Convert every line of text in the data below into a JSON list of strings, one string per line. Skip blank lines and leave out the pictures.

Records supplied:
┏━━

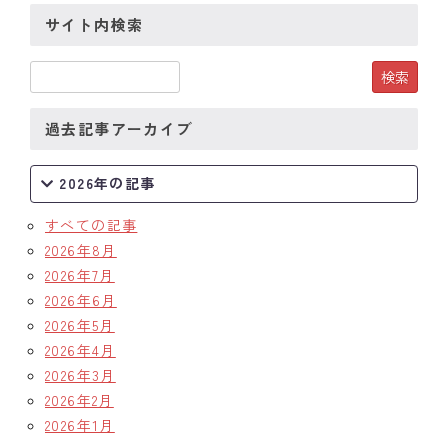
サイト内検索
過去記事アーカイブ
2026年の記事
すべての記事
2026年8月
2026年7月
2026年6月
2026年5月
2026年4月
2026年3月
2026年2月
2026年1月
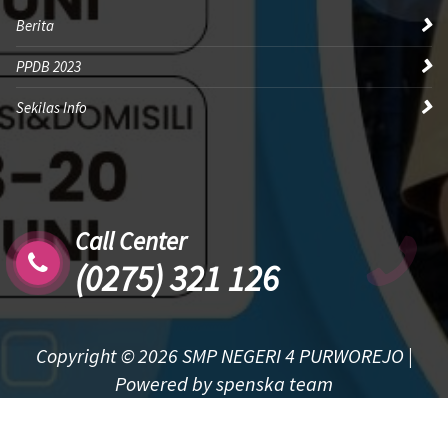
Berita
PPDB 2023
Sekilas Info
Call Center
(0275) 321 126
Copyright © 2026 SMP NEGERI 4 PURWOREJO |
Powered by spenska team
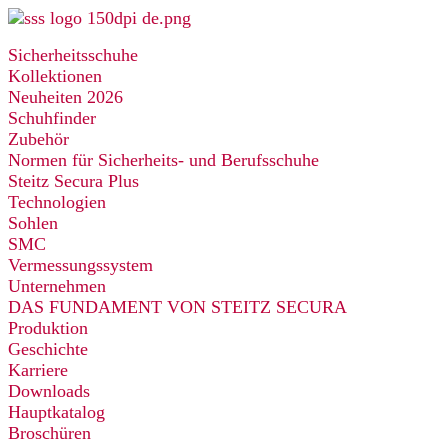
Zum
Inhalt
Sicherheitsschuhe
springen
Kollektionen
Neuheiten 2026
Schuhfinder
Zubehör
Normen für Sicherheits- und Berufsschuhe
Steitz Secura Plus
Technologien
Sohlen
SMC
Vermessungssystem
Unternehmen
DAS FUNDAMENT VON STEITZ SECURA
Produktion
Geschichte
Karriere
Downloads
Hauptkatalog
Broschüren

┗━━

Written solution:
[
  "サイト内検索",
  "過去記事アーカイブ",
  "2026年の記事",
  "すべての記事",
  "2026年8月",
  "2026年7月",
  "2026年6月",
  "2026年5月",
  "2026年4月",
  "2026年3月",
  "2026年2月",
  "2026年1月",
  "Berita",
  "PPDB 2023",
  "Sekilas Info",
  "Call Center",
  "(0275) 321 126",
  "Copyright © 2026 SMP NEGERI 4 PURWOREJO |",
  "Powered by spenska team",
  "Zum",
  "Inhalt",
  "Sicherheitsschuhe",
  "springen",
  "Kollektionen",
  "Neuheiten 2026",
  "Schuhfinder",
  "Zubehör",
  "Normen für Sicherheits- und Berufsschuhe",
  "Steitz Secura Plus",
  "Technologien",
  "Sohlen",
  "SMC",
  "Vermessungssystem",
  "Unternehmen",
  "DAS FUNDAMENT VON STEITZ SECURA",
  "Produktion",
  "Geschichte",
  "Karriere",
  "Downloads",
  "Hauptkatalog",
  "Broschüren"
]